The comments I keep hearing from both sides of the political divide seem more concerned with “winning votes” than with offering the type of government that will get things done in this country without fear or favour. Is it any wonder therefore that there is this complete disenchantment with politics and politicians?

I think 21 per cent of voters refusing to vote is a good thing. More power to them. It shows that people are not going to be bullied, cajoled or blackmailed into doing what they don’t want to do. Give me a concrete reason to vote for you, they are saying, and stop treating me like a moron.

By the way, Dear Mr Political Party With All Our Personal Details In Your Data Base, if someone does not want to vote, you should leave him/her alone. When you track down someone’s mobile number and pester him to pick up his vote or “remind” him to go and vote on the day, it is not only harassment and an invasion of privacy, it just doesn’t work. It simply makes the non-voter dig in his heels even more. He will also be directing a few choice expletives in your direction.

Those who switched

As confirmed by Labour’s Michael Falzon on Dissett, the number of floating voters is also growing, which is another positive sign. People are effectively saying to the political parties “don’t take me for granted”.

When Labour supporters switched sides they were given a toothy grin and “welcomed” (they also innocently thought this meant they belonged – I am touched by such naivety).
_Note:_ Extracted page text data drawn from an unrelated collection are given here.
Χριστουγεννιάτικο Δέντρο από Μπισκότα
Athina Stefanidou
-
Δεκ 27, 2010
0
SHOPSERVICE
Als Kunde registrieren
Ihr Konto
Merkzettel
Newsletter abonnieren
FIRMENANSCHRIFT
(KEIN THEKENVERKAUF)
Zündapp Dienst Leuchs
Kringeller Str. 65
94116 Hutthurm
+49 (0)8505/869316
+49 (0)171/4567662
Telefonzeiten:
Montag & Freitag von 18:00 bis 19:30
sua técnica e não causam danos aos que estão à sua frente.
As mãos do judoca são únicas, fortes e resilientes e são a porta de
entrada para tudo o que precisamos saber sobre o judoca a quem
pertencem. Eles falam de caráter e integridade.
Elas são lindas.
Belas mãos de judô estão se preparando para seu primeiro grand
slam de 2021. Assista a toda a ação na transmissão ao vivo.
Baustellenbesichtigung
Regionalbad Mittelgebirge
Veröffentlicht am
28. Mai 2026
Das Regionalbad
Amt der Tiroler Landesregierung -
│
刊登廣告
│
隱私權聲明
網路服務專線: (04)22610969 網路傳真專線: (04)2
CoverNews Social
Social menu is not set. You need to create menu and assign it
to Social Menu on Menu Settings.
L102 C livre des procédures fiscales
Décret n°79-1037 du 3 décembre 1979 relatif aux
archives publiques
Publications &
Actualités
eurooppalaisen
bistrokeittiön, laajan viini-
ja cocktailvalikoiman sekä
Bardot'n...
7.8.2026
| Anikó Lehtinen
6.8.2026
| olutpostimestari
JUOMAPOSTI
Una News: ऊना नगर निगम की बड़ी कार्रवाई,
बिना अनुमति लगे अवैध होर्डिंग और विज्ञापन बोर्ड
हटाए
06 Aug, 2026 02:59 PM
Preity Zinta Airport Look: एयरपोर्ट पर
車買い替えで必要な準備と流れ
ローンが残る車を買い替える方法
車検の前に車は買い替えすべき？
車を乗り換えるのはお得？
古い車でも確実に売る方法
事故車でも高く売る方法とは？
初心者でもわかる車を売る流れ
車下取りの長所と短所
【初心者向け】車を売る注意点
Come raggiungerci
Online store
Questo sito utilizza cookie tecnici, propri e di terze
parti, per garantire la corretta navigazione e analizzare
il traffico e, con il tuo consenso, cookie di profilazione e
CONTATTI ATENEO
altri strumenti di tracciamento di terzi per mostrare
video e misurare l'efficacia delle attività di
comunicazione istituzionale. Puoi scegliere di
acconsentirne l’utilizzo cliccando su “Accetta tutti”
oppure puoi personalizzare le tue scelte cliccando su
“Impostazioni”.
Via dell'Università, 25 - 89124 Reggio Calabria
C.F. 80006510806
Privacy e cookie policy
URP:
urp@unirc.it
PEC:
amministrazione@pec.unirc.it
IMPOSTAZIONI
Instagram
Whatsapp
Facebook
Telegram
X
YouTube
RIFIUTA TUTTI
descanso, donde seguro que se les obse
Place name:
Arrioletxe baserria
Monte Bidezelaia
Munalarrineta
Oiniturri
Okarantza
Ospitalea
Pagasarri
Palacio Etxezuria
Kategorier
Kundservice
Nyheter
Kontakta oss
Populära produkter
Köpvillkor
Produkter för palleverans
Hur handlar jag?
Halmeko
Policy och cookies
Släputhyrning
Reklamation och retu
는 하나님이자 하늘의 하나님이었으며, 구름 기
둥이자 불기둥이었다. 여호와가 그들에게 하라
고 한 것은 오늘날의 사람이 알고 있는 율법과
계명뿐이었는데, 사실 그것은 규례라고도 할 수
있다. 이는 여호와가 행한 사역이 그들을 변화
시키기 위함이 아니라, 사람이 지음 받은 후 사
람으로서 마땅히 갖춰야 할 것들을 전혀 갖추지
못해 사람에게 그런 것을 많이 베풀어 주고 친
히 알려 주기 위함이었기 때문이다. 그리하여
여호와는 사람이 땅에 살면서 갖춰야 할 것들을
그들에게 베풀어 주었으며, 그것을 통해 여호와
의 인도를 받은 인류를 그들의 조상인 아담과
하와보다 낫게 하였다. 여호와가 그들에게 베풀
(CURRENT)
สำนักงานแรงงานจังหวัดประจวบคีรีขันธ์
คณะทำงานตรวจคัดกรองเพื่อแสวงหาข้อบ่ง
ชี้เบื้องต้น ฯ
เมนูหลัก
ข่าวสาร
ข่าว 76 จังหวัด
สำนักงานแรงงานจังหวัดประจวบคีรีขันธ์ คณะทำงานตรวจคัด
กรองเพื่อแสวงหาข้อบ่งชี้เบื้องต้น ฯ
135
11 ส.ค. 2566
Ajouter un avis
What’s different this time, of course, is the swing from Nationalist to Labour, which is effectively destroying life as we know it. Naturally, these traitors will be given their due punishment. No more cocktail parties or invitations to join us on our boat for you, and by the way, old chap, you can forget that standing arrangement we have for a game of tennis every Sunday at “the Marsa”.

Right, I hope I have made myself clear.

Please don’t go

Despite the disappointing result, I sincerely hope that this is not the death knell for Alternattiva Demokratika. I may be an incurable optimist who likes to see the glass half full, but I still believe there is a need for a third party, and specifically a Green party in Malta.

In all, there were over 7,500 people who voted for Arnold Cassola, who ranked as the 10th candidate overall, hanging on till the 22nd count, long after candidates from the big parties had been eliminated. That must mean something, not least to those who believed enough in AD to vote for Cassola to represent them in the EU.